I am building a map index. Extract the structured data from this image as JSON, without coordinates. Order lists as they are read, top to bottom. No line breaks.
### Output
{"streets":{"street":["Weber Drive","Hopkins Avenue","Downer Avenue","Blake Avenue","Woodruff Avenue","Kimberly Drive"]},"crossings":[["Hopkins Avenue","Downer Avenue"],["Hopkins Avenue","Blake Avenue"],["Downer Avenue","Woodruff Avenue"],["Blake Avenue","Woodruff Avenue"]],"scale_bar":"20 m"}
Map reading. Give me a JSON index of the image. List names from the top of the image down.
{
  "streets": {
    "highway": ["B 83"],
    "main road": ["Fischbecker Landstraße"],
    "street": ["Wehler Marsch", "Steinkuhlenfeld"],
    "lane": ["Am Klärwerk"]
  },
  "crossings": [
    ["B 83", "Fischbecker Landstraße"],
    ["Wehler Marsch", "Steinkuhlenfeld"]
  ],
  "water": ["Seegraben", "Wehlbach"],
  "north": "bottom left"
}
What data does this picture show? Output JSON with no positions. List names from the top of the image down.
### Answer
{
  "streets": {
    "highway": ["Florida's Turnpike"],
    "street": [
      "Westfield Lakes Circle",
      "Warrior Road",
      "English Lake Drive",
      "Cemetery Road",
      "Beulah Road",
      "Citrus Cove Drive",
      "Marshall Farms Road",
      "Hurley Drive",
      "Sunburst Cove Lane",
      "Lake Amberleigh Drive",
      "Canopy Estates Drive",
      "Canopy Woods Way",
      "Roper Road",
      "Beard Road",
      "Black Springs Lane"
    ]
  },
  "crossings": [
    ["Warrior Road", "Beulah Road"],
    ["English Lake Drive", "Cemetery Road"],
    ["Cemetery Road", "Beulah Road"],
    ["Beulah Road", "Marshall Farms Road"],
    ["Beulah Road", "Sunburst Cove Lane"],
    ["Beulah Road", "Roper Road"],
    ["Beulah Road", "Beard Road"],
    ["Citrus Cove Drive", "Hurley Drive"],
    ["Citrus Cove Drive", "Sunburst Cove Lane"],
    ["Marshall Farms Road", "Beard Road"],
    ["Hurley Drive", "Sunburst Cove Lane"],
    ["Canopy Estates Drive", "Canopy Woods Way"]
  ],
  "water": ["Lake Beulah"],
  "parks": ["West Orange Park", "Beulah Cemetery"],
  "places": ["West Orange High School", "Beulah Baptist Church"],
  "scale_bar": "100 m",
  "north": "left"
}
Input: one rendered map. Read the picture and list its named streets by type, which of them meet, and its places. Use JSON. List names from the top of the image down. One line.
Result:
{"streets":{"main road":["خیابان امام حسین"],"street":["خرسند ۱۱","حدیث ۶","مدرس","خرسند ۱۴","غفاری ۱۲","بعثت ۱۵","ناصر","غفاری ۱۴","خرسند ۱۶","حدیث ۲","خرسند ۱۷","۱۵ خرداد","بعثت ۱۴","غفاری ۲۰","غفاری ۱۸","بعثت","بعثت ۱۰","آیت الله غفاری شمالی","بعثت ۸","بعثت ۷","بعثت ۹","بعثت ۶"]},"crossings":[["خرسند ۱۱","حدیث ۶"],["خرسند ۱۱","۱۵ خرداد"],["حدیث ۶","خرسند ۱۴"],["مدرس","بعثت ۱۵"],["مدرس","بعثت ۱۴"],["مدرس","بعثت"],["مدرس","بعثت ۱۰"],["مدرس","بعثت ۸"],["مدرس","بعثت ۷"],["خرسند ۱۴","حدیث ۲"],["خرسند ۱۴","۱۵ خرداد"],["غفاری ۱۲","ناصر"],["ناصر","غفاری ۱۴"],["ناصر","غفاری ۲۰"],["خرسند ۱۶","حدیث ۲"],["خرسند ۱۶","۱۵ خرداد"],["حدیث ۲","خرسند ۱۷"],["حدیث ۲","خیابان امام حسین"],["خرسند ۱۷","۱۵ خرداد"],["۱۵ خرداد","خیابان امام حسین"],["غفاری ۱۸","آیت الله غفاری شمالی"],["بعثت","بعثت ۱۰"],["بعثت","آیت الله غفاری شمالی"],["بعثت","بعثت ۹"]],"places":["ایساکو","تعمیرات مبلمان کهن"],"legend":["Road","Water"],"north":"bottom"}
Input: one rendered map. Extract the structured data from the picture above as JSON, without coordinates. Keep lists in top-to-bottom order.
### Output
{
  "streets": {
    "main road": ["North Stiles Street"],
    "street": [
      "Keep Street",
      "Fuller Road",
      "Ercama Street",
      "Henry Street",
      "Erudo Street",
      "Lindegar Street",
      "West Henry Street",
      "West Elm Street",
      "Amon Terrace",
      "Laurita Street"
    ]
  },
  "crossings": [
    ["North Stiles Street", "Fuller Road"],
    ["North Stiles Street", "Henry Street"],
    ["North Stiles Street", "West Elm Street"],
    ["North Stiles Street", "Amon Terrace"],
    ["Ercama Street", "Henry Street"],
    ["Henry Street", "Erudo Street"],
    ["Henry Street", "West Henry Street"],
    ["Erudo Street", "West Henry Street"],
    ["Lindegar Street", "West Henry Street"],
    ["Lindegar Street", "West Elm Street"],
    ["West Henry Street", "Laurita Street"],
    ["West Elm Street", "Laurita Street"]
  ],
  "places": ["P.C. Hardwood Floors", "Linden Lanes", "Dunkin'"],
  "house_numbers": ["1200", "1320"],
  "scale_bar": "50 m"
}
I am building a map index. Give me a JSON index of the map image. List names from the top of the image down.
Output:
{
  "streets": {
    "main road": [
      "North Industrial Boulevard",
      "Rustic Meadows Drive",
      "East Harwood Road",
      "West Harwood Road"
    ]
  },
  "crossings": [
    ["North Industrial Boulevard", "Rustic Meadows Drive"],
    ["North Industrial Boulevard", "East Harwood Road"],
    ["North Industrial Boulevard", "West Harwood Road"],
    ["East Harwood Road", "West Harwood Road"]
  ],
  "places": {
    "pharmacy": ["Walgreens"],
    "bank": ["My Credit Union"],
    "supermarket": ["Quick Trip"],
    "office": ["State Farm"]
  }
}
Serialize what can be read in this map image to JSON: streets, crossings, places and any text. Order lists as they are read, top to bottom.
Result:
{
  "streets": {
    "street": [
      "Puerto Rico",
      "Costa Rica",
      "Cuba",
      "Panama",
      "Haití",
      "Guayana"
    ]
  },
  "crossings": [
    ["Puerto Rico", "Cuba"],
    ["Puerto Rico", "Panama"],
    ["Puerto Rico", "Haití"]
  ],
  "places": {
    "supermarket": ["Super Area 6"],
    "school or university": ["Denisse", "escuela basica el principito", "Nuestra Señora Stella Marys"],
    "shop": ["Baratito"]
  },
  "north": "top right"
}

» **Task instructions**: Using the records above, write out exactly the lines between the one holding "Map reading. Give" and the one holding "What data does", inclusive; leave everything else out.

» **Answer below**:
Map reading. Give me a JSON index of the image. List names from the top of the image down.
{
  "streets": {
    "highway": ["B 83"],
    "main road": ["Fischbecker Landstraße"],
    "street": ["Wehler Marsch", "Steinkuhlenfeld"],
    "lane": ["Am Klärwerk"]
  },
  "crossings": [
    ["B 83", "Fischbecker Landstraße"],
    ["Wehler Marsch", "Steinkuhlenfeld"]
  ],
  "water": ["Seegraben", "Wehlbach"],
  "north": "bottom left"
}
What data does this picture show? Output JSON with no positions. List names from the top of the image down.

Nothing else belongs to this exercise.